Extracted data entries:
_____

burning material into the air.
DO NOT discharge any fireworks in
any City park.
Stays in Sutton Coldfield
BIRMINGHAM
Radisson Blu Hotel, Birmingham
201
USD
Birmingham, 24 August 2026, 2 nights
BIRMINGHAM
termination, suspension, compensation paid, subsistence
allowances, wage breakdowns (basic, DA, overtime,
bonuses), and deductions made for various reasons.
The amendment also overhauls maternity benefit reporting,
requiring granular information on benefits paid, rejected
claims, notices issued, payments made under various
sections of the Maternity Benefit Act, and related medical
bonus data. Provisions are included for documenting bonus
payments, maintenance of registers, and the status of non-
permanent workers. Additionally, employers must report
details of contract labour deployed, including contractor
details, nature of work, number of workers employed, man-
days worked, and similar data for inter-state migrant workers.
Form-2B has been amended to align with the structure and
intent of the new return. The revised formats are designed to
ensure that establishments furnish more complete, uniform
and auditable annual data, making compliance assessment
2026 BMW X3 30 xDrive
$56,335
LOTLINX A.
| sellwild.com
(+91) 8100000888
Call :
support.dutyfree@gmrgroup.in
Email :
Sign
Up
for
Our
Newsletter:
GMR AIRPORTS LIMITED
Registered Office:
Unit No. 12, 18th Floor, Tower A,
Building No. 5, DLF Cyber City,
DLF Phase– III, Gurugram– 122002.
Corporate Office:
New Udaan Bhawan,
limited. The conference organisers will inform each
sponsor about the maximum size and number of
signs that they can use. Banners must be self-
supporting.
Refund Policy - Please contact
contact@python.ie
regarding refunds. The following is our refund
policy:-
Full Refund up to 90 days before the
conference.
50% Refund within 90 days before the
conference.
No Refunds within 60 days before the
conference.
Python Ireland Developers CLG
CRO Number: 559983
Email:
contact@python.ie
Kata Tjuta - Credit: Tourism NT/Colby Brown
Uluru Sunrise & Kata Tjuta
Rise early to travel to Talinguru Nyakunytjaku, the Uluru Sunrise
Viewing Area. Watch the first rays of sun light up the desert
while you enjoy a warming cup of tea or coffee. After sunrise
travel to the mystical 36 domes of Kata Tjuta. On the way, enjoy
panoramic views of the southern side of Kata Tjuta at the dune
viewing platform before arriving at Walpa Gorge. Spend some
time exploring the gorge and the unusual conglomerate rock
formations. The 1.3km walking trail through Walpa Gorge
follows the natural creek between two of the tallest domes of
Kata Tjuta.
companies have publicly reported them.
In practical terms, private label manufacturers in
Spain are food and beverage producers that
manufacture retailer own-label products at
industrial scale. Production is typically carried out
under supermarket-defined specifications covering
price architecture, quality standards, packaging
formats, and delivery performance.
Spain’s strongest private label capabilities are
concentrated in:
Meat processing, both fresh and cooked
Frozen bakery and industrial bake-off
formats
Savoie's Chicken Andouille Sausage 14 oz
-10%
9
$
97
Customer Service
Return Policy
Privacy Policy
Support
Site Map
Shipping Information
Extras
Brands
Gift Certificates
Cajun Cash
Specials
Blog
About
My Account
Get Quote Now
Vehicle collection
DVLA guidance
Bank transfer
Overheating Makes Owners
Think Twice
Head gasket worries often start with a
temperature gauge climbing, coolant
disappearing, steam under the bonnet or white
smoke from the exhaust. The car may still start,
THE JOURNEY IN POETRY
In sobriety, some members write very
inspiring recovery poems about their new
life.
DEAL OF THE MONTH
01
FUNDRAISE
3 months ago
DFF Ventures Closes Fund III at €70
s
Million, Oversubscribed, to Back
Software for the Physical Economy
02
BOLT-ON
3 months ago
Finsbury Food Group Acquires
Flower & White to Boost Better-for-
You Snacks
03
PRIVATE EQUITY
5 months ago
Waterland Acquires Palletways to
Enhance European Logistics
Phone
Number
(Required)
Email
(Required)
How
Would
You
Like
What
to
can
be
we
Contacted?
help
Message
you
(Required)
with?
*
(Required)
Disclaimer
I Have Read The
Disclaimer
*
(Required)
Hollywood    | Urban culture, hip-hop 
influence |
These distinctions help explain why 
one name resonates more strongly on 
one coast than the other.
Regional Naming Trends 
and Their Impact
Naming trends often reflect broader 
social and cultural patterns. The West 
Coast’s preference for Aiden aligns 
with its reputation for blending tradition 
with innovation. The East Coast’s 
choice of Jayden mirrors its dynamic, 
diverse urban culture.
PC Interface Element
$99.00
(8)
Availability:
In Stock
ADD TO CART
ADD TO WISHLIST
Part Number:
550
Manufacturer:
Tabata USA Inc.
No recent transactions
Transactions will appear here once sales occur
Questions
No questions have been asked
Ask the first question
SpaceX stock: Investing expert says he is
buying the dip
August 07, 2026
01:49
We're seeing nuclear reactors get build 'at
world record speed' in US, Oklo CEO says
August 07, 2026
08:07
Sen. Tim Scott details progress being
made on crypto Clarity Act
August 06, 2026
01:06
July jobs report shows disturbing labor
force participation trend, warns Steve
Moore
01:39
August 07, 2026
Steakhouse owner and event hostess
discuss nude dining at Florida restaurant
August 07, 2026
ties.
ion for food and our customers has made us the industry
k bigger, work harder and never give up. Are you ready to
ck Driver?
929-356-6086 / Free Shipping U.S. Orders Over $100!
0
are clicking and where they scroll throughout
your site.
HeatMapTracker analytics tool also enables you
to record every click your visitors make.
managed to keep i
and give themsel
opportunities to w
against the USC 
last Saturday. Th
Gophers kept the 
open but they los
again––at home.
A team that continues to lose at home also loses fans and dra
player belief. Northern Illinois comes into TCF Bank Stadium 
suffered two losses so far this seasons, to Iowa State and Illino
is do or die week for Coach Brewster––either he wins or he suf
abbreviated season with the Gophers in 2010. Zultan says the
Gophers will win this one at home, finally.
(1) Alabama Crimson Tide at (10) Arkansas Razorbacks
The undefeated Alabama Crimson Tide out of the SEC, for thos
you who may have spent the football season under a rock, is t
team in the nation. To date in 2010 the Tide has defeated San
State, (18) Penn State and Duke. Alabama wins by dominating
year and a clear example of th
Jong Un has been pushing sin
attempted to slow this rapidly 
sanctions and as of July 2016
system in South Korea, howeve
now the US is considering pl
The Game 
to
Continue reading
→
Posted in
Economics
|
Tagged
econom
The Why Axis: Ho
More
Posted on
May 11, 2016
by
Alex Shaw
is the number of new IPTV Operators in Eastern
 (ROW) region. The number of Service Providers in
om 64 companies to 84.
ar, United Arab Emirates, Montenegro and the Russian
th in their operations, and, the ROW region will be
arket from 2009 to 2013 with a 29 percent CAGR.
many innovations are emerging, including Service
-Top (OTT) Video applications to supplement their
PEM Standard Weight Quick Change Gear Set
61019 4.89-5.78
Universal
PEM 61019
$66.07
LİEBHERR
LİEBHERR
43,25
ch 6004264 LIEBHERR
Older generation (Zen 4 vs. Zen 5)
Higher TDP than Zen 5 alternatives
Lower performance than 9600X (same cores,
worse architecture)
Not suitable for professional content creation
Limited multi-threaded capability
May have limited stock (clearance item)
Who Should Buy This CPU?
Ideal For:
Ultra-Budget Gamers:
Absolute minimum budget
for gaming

_____

EXERCISE OBJECTIVE -
Output the data above exactly, please, line for line.

SOLUTION BELOW -
burning material into the air.
DO NOT discharge any fireworks in
any City park.
Stays in Sutton Coldfield
BIRMINGHAM
Radisson Blu Hotel, Birmingham
201
USD
Birmingham, 24 August 2026, 2 nights
BIRMINGHAM
termination, suspension, compensation paid, subsistence
allowances, wage breakdowns (basic, DA, overtime,
bonuses), and deductions made for various reasons.
The amendment also overhauls maternity benefit reporting,
requiring granular information on benefits paid, rejected
claims, notices issued, payments made under various
sections of the Maternity Benefit Act, and related medical
bonus data. Provisions are included for documenting bonus
payments, maintenance of registers, and the status of non-
permanent workers. Additionally, employers must report
details of contract labour deployed, including contractor
details, nature of work, number of workers employed, man-
days worked, and similar data for inter-state migrant workers.
Form-2B has been amended to align with the structure and
intent of the new return. The revised formats are designed to
ensure that establishments furnish more complete, uniform
and auditable annual data, making compliance assessment
2026 BMW X3 30 xDrive
$56,335
LOTLINX A.
| sellwild.com
(+91) 8100000888
Call :
support.dutyfree@gmrgroup.in
Email :
Sign
Up
for
Our
Newsletter:
GMR AIRPORTS LIMITED
Registered Office:
Unit No. 12, 18th Floor, Tower A,
Building No. 5, DLF Cyber City,
DLF Phase– III, Gurugram– 122002.
Corporate Office:
New Udaan Bhawan,
limited. The conference organisers will inform each
sponsor about the maximum size and number of
signs that they can use. Banners must be self-
supporting.
Refund Policy - Please contact
contact@python.ie
regarding refunds. The following is our refund
policy:-
Full Refund up to 90 days before the
conference.
50% Refund within 90 days before the
conference.
No Refunds within 60 days before the
conference.
Python Ireland Developers CLG
CRO Number: 559983
Email:
contact@python.ie
Kata Tjuta - Credit: Tourism NT/Colby Brown
Uluru Sunrise & Kata Tjuta
Rise early to travel to Talinguru Nyakunytjaku, the Uluru Sunrise
Viewing Area. Watch the first rays of sun light up the desert
while you enjoy a warming cup of tea or coffee. After sunrise
travel to the mystical 36 domes of Kata Tjuta. On the way, enjoy
panoramic views of the southern side of Kata Tjuta at the dune
viewing platform before arriving at Walpa Gorge. Spend some
time exploring the gorge and the unusual conglomerate rock
formations. The 1.3km walking trail through Walpa Gorge
follows the natural creek between two of the tallest domes of
Kata Tjuta.
companies have publicly reported them.
In practical terms, private label manufacturers in
Spain are food and beverage producers that
manufacture retailer own-label products at
industrial scale. Production is typically carried out
under supermarket-defined specifications covering
price architecture, quality standards, packaging
formats, and delivery performance.
Spain’s strongest private label capabilities are
concentrated in:
Meat processing, both fresh and cooked
Frozen bakery and industrial bake-off
formats
Savoie's Chicken Andouille Sausage 14 oz
-10%
9
$
97
Customer Service
Return Policy
Privacy Policy
Support
Site Map
Shipping Information
Extras
Brands
Gift Certificates
Cajun Cash
Specials
Blog
About
My Account
Get Quote Now
Vehicle collection
DVLA guidance
Bank transfer
Overheating Makes Owners
Think Twice
Head gasket worries often start with a
temperature gauge climbing, coolant
disappearing, steam under the bonnet or white
smoke from the exhaust. The car may still start,
THE JOURNEY IN POETRY
In sobriety, some members write very
inspiring recovery poems about their new
life.
DEAL OF THE MONTH
01
FUNDRAISE
3 months ago
DFF Ventures Closes Fund III at €70
s
Million, Oversubscribed, to Back
Software for the Physical Economy
02
BOLT-ON
3 months ago
Finsbury Food Group Acquires
Flower & White to Boost Better-for-
You Snacks
03
PRIVATE EQUITY
5 months ago
Waterland Acquires Palletways to
Enhance European Logistics
Phone
Number
(Required)
Email
(Required)
How
Would
You
Like
What
to
can
be
we
Contacted?
help
Message
you
(Required)
with?
*
(Required)
Disclaimer
I Have Read The
Disclaimer
*
(Required)
Hollywood    | Urban culture, hip-hop 
influence |
These distinctions help explain why 
one name resonates more strongly on 
one coast than the other.
Regional Naming Trends 
and Their Impact
Naming trends often reflect broader 
social and cultural patterns. The West 
Coast’s preference for Aiden aligns 
with its reputation for blending tradition 
with innovation. The East Coast’s 
choice of Jayden mirrors its dynamic, 
diverse urban culture.
PC Interface Element
$99.00
(8)
Availability:
In Stock
ADD TO CART
ADD TO WISHLIST
Part Number:
550
Manufacturer:
Tabata USA Inc.
No recent transactions
Transactions will appear here once sales occur
Questions
No questions have been asked
Ask the first question
SpaceX stock: Investing expert says he is
buying the dip
August 07, 2026
01:49
We're seeing nuclear reactors get build 'at
world record speed' in US, Oklo CEO says
August 07, 2026
08:07
Sen. Tim Scott details progress being
made on crypto Clarity Act
August 06, 2026
01:06
July jobs report shows disturbing labor
force participation trend, warns Steve
Moore
01:39
August 07, 2026
Steakhouse owner and event hostess
discuss nude dining at Florida restaurant
August 07, 2026
ties.
ion for food and our customers has made us the industry
k bigger, work harder and never give up. Are you ready to
ck Driver?
929-356-6086 / Free Shipping U.S. Orders Over $100!
0
are clicking and where they scroll throughout
your site.
HeatMapTracker analytics tool also enables you
to record every click your visitors make.
managed to keep i
and give themsel
opportunities to w
against the USC 
last Saturday. Th
Gophers kept the 
open but they los
again––at home.
A team that continues to lose at home also loses fans and dra
player belief. Northern Illinois comes into TCF Bank Stadium 
suffered two losses so far this seasons, to Iowa State and Illino
is do or die week for Coach Brewster––either he wins or he suf
abbreviated season with the Gophers in 2010. Zultan says the
Gophers will win this one at home, finally.
(1) Alabama Crimson Tide at (10) Arkansas Razorbacks
The undefeated Alabama Crimson Tide out of the SEC, for thos
you who may have spent the football season under a rock, is t
team in the nation. To date in 2010 the Tide has defeated San
State, (18) Penn State and Duke. Alabama wins by dominating
year and a clear example of th
Jong Un has been pushing sin
attempted to slow this rapidly 
sanctions and as of July 2016
system in South Korea, howeve
now the US is considering pl
The Game 
to
Continue reading
→
Posted in
Economics
|
Tagged
econom
The Why Axis: Ho
More
Posted on
May 11, 2016
by
Alex Shaw
is the number of new IPTV Operators in Eastern
 (ROW) region. The number of Service Providers in
om 64 companies to 84.
ar, United Arab Emirates, Montenegro and the Russian
th in their operations, and, the ROW region will be
arket from 2009 to 2013 with a 29 percent CAGR.
many innovations are emerging, including Service
-Top (OTT) Video applications to supplement their
PEM Standard Weight Quick Change Gear Set
61019 4.89-5.78
Universal
PEM 61019
$66.07
LİEBHERR
LİEBHERR
43,25
ch 6004264 LIEBHERR
Older generation (Zen 4 vs. Zen 5)
Higher TDP than Zen 5 alternatives
Lower performance than 9600X (same cores,
worse architecture)
Not suitable for professional content creation
Limited multi-threaded capability
May have limited stock (clearance item)
Who Should Buy This CPU?
Ideal For:
Ultra-Budget Gamers:
Absolute minimum budget
for gaming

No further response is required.